A veces, cuando Hanta sonreía con esa mueca despreocupada que parecía decir "me da igual todo", la gente no se imaginaba lo mucho que sentía. Decía cosas en momentos inapropiados —como cuando una de las cenas familiares donde lo invitaste preguntó si los cubiertos de plata se podían empeñar— y aún así, nadie podía odiarlo. Quizá porque era auténtico, porque reía fuerte y abrazaba como si no hubiera mañana.
Hanta no era un chico de palabras refinadas, ni mucho menos alguien que supiera controlar sus impulsos.
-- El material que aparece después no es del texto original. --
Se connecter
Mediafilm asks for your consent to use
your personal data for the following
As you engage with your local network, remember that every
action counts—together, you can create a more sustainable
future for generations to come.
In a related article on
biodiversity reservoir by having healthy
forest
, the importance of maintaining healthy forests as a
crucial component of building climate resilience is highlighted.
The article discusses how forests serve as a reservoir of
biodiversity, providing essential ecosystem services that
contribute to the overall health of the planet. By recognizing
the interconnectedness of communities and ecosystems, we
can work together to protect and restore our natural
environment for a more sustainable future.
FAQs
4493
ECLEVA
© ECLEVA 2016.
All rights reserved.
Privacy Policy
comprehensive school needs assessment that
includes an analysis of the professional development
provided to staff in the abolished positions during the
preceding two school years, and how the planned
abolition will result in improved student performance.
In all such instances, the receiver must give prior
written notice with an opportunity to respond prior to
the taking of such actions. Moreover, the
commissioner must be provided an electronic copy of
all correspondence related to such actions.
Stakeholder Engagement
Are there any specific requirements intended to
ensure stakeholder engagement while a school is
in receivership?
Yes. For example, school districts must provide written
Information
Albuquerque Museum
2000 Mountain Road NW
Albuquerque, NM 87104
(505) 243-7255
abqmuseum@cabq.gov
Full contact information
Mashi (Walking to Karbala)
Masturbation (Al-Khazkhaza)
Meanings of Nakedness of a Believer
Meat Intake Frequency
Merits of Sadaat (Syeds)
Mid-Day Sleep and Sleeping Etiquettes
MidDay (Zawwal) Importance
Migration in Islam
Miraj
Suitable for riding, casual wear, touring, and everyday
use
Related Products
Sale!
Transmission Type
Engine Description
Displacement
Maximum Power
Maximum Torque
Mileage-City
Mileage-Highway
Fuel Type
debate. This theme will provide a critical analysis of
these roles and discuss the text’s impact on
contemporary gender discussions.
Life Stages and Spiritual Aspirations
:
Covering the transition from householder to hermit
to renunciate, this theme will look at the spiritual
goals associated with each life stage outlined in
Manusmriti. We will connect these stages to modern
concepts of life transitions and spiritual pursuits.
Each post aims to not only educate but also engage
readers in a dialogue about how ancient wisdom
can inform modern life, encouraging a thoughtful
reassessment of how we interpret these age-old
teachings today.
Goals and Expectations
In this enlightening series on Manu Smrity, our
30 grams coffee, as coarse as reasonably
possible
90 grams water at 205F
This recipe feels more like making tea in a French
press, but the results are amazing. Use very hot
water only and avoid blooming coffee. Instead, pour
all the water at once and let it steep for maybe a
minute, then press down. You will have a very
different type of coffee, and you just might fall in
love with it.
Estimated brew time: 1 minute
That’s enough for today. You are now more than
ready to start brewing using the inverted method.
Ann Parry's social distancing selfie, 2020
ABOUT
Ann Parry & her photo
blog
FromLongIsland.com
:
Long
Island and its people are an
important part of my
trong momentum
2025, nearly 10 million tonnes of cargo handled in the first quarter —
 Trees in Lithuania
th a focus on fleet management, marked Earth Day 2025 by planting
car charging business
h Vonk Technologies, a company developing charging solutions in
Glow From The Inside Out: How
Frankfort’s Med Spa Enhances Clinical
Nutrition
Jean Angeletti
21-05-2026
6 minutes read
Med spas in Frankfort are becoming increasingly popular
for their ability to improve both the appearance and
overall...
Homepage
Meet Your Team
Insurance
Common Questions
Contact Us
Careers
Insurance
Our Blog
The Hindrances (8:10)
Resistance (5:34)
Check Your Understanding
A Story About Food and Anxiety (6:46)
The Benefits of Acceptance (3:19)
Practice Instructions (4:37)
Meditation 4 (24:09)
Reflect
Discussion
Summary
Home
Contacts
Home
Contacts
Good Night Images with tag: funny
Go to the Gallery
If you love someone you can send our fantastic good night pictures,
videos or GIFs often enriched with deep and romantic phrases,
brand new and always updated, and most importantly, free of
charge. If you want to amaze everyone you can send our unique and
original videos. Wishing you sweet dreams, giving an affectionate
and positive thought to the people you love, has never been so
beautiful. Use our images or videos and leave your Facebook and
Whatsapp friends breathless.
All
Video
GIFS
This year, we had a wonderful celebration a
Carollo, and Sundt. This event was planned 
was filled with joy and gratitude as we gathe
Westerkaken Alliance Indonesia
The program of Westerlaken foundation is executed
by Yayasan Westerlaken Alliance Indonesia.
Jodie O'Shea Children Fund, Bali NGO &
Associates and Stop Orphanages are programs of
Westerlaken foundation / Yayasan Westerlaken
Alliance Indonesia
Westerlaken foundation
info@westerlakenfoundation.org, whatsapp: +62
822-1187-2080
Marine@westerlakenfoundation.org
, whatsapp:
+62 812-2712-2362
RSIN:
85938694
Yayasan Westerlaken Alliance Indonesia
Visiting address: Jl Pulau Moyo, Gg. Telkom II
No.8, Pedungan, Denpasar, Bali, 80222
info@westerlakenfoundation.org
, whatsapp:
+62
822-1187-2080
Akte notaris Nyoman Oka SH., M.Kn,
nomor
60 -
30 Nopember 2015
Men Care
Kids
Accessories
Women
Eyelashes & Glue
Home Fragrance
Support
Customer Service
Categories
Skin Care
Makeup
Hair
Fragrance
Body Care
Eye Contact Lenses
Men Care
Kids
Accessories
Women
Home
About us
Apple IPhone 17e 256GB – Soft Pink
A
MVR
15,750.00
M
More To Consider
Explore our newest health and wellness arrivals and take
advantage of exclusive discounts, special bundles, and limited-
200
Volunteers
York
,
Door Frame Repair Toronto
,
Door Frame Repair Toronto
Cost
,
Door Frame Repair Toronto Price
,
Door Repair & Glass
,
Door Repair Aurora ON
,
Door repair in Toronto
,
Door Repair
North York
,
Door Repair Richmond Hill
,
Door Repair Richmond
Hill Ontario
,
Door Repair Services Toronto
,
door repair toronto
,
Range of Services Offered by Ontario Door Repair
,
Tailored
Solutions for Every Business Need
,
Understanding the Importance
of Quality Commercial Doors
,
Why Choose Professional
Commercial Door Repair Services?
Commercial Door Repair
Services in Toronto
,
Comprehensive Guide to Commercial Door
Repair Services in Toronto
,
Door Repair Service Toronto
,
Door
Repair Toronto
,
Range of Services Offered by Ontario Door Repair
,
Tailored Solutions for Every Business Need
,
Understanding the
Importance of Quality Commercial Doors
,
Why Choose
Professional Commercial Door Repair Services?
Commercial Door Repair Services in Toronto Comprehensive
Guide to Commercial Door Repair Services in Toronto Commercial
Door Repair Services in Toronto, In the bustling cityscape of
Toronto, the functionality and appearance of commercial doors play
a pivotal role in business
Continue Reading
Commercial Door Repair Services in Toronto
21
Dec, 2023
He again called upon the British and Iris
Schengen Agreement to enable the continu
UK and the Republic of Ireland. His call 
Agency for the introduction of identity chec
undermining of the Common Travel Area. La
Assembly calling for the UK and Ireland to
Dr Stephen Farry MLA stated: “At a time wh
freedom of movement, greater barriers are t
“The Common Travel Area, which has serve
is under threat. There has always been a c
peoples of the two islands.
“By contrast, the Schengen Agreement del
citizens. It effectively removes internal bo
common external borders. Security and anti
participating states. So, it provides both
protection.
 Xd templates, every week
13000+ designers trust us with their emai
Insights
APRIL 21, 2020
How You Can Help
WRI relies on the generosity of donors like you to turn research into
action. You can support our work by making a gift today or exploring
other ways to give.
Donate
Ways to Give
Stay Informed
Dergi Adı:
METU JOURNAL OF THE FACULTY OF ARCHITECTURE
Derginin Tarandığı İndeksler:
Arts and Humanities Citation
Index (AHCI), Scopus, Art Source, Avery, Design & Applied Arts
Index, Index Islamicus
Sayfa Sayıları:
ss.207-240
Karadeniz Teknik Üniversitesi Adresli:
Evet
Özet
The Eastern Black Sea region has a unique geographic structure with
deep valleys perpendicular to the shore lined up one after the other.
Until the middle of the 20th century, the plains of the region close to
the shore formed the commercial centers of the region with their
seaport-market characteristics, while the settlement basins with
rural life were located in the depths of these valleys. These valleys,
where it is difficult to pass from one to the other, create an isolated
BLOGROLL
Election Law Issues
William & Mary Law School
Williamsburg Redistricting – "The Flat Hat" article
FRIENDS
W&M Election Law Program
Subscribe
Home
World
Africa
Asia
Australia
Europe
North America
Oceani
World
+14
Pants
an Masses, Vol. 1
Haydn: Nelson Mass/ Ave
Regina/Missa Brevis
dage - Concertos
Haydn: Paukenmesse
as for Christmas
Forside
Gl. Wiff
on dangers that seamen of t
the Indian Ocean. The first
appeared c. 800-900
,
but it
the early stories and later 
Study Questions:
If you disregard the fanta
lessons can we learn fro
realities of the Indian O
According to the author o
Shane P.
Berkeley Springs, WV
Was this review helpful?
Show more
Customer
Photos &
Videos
Pero si había algo que sabía hacer bien… era amar. Y a ti, te amaba con una intensidad que lo desbordaba.
Eras todo lo que él no: pulcra, elegante, siempre perfecta. Tu cabello largo caía como seda por tu espalda, tus ojos brillaban como si guardaran secretos bonitos, y tu sonrisa... Dios, tu sonrisa era un hechizo. Pero no era eso lo que lo derretía. Era esa risita suave que te salía cuando él decía alguna tontería, esa que parecía una burbuja escapando de tu pecho, como si la alegría te sobrara.
Se conocieron de casualidad, en un parque donde paseabas a tu perro y él intentaba enseñarle a su amigo cómo lanzar una botella para que cayera de pie. Chocaron, literal. Él terminó con jugo encima, tú con tierra en el vestido. Se rieron. Y desde ahí, Hanta no te soltó más.
Sus mundos eran incompatibles. Él vivía entre salidas con amigos, con cervezas tibias y cigarros compartidos, mientras tú iba a cenas con cubiertos extraños y sabías usar palabras como “encantador” y “inapropiado” con elegancia. Pero Hanta aprendió a pedir permisos. A ir con la camisa planchada. A decir “buenas noches, señor” aunque le sudaran las manos. A esperarte a la salida de clases con su moto, siempre llevando un casco de más.
Y aún así… a veces no era suficiente. A veces, la necesidad de tenerte cerca le ganaba a la lógica.
Como esa noche.
Eran casi las dos de la madrugada. El cielo nublado, el viento frío. Hanta caminaba por la calle desierta con el casco en una mano y el celular en la otra, escribiéndote sin parar.
"Baja. Por fa. Te juro que solo quiero verte un ratito."
"Extraño tu voz, y tu risa. La risita. Esa."
"Prometo no hacer escándalo. Solo... baja."
No respondías. Tal vez dormías. Tal vez no podías. Pero Hanta ya estaba ahí, frente a la reja de tu casa, mirando hacia la ventana del segundo piso donde la luz seguía encendida. Y aunque sabía que era un impulso tonto, ya tenía un plan. O algo así.
Sacó de su chaqueta un papelito doblado con cuidado. Lo había escrito en el parque media hora antes, sentado en el columpio oxidado donde solía llevarte. Con su letra desordenada, decía:
“Queridos suegros: Perdón por robarles a su hija esta noche. Juro devolverla mañana en perfectas condiciones. Solo la quiero un rato, para abrazarla sin reloj, sin despedidas. Hoy la quiero solo para mí. Con respeto y amor, Hanta.”
Metió la nota bajo la puerta, como quien lanza un hechizo. Después, volvió a mirar hacia arriba… y ahí estabas.
Con tu pijama de peluche, el cabello suelto, y esa sonrisa que lo mataba.
"¿Estás loco?" susurraste desde la ventana, conteniendo una risa.
"Por ti" dijo él, encogiéndose de hombros, el bobo enamorado de siempre. "¿Te vienes conmigo?"